The first step in any merger communications plan is to map out both the customers of the acquired telecom and the customers of the acquiring telecom. Define each group’s issues and concerns, the primary communications objective, the focus of the communication’s message, and the intended media/channels used to reach them. And remember, each group may demonstrate different concerns at different stages of the merger so creating varying messaging to send at those times is essential.
2. Place the customer experience at the center of all subsequent measures to guarantee every action has their best interests at heart.
Companies that do the best job of retaining customers (and attracting new ones) will adopt the customer’s view of the merger as they make important integration decisions. That requires maintaining an open two-way dialog with customers where telecoms seek input and then listen to and act on the feedback.
As Chris Burton, TTEC’s senior vice president of communications, said in this blog post, a lack of investment in customer-centric measures is leading to churn. While cost and coverage are important factors for telecom customers, they’re not enough to avoid churn, Burton said. A negative customer experience could very well drive them to the competition.

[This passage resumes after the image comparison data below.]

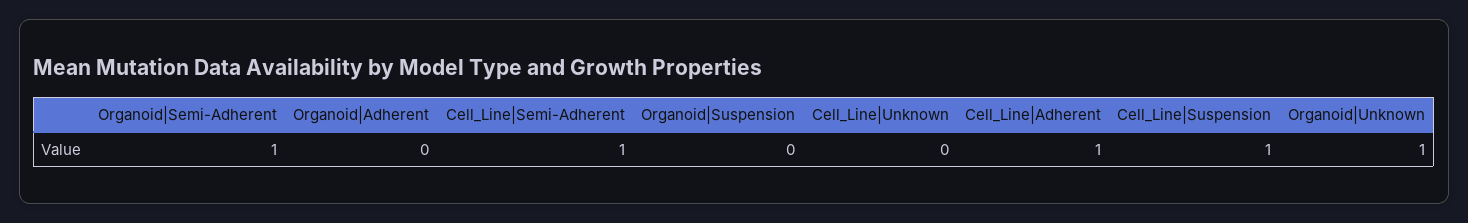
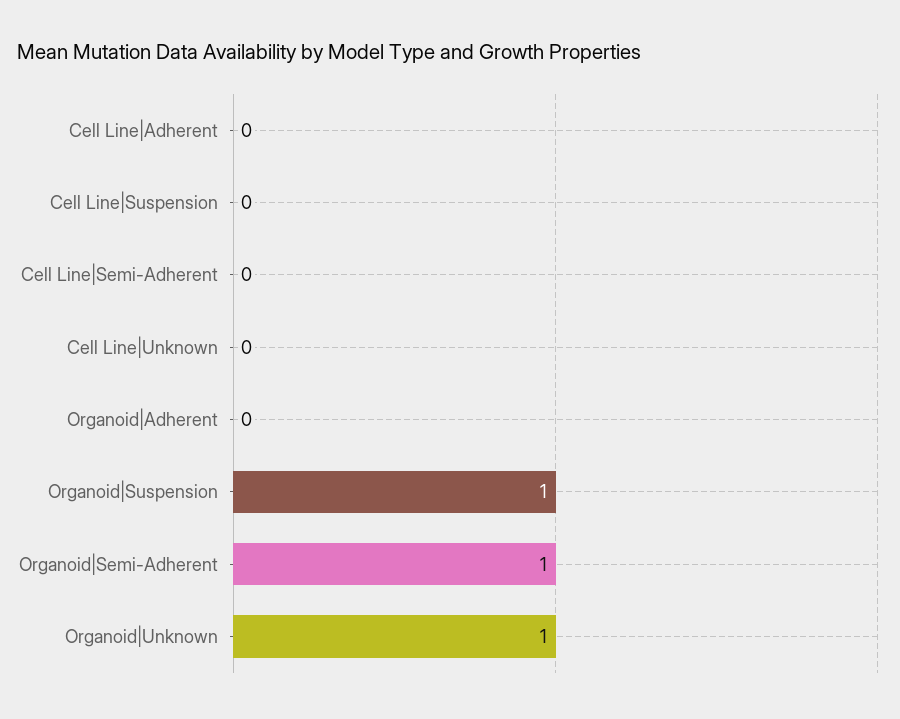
  {
    "Organoid|Semi-Adherent": 1,
    "Organoid|Adherent": 0,
-   "Cell_Line|Semi-Adherent": 1,
+   "Cell_Line|Semi-Adherent": 0,
-   "Organoid|Suspension": 0,
+   "Organoid|Suspension": 1,
    "Cell_Line|Unknown": 0,
-   "Cell_Line|Adherent": 1,
+   "Cell_Line|Adherent": 0,
-   "Cell_Line|Suspension": 1,
+   "Cell_Line|Suspension": 0,
    "Organoid|Unknown": 1
  }

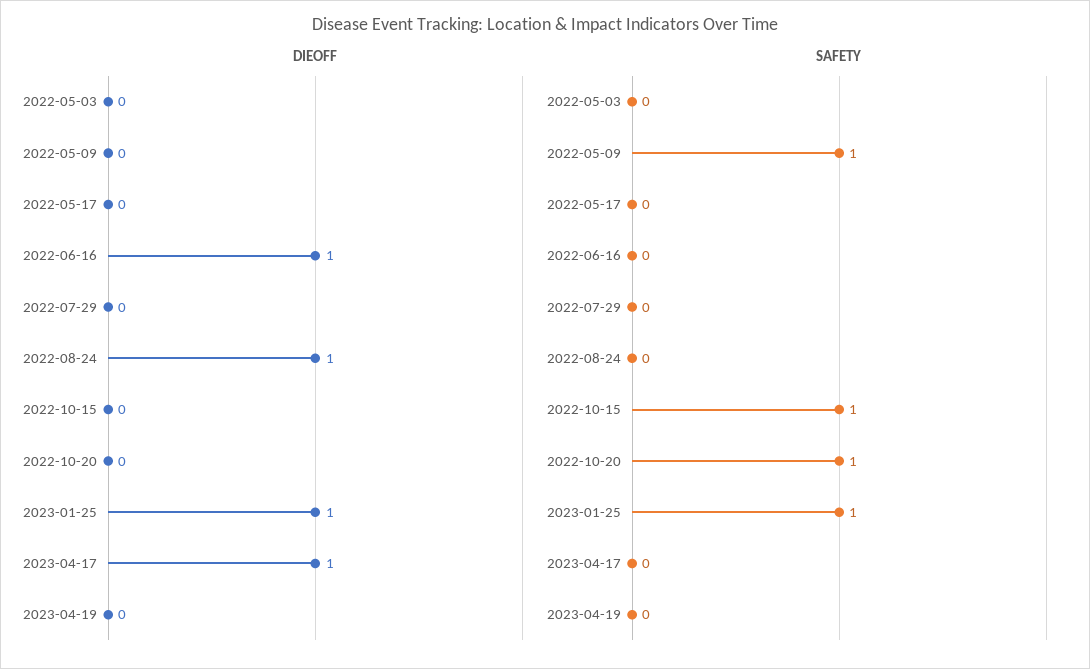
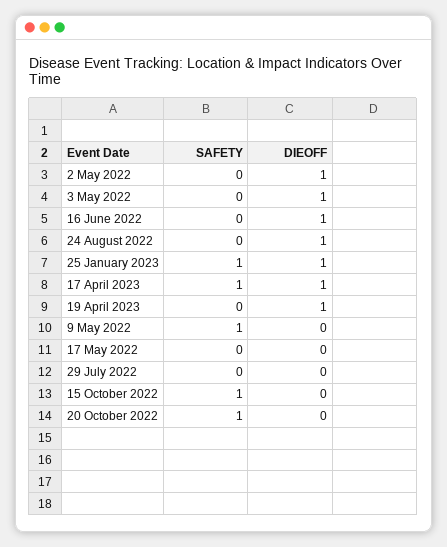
  {
    "DIEOFF": {
-     "2022-05-03": 0,
+     "2022-05-03": 1,
      "2022-05-09": 0,
      "2022-05-17": 0,
      "2022-06-16": 1,
      "2022-07-29": 0,
      "2022-08-24": 1,
      "2022-10-15": 0,
      "2022-10-20": 0,
      "2023-01-25": 1,
      "2023-04-17": 1,
-     "2023-04-19": 0
+     "2023-04-19": 1,
+     "2 May 2022": 1
    },
    "SAFETY": {
      "2022-05-03": 0,
      "2022-05-09": 1,
      "2022-05-17": 0,
      "2022-06-16": 0,
      "2022-07-29": 0,
      "2022-08-24": 0,
      "2022-10-15": 1,
      "2022-10-20": 1,
      "2023-01-25": 1,
-     "2023-04-17": 0,
+     "2023-04-17": 1,
-     "2023-04-19": 0
+     "2023-04-19": 0,
+     "2 May 2022": 0
    }
  }

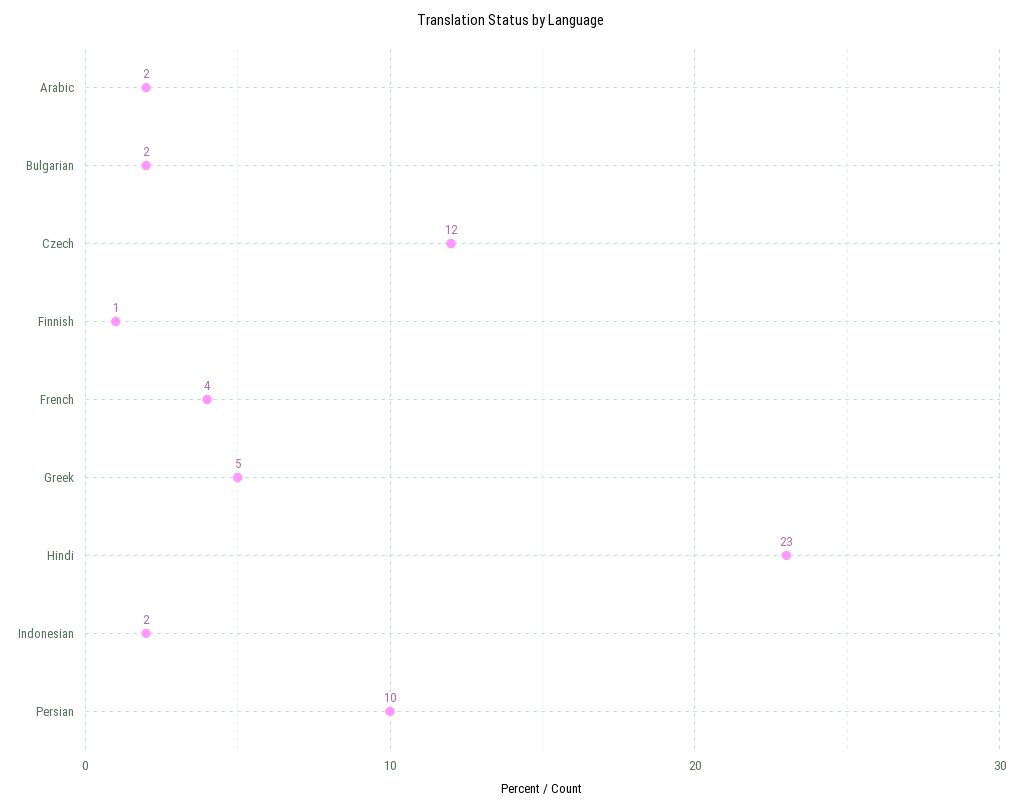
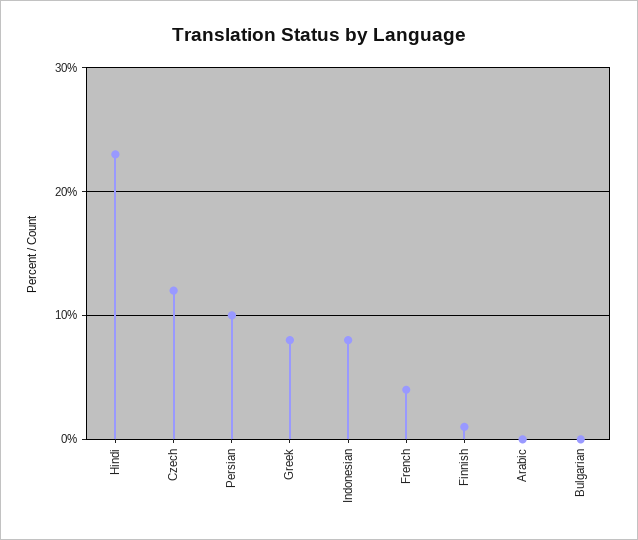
  {
-   "Arabic": 2,
+   "Arabic": 0,
-   "Bulgarian": 2,
+   "Bulgarian": 0,
    "Czech": 12,
    "Finnish": 1,
    "French": 4,
-   "Greek": 5,
+   "Greek": 8,
    "Hindi": 23,
-   "Indonesian": 2,
+   "Indonesian": 8,
    "Persian": 10
  }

3. Address operational adjustments and embrace culture change.
Much like marriage, mergers represent the union of two separate entities that are entirely different in the way they think and operate. For telecom brands, this means combining different approaches, different systems, and different philosophies to reflect growth while maintaining identity simultaneously.
Telecoms must focus on creating synergy between the two disparate brands in order to form one cohesive enterprise. Leaders need to recall what drew them to this particular merger initially in order to preserve the strengths of each company. One organization shouldn’t consume the other entirely. Ideally, such acquisitions will spark mindset changes throughout both teams as leaders work to create one united front. Once everyone’s on the same page, telecom leaders can then optimize operations to eliminate redundancies, improve interactions, and advance customer centricity.
When companies merge, they embark on changes, both minor and major, that can make a big difference to customers, causing even the most loyal to reevaluate their relationships with the company. Customers expect seamless transitions, uninterrupted service, and transparency along the way otherwise they may likely defect. Rather than just focus on quickly reducing costs, telecoms must keep both the current and acquiring customers at the center of everything they do for long-term viability and success.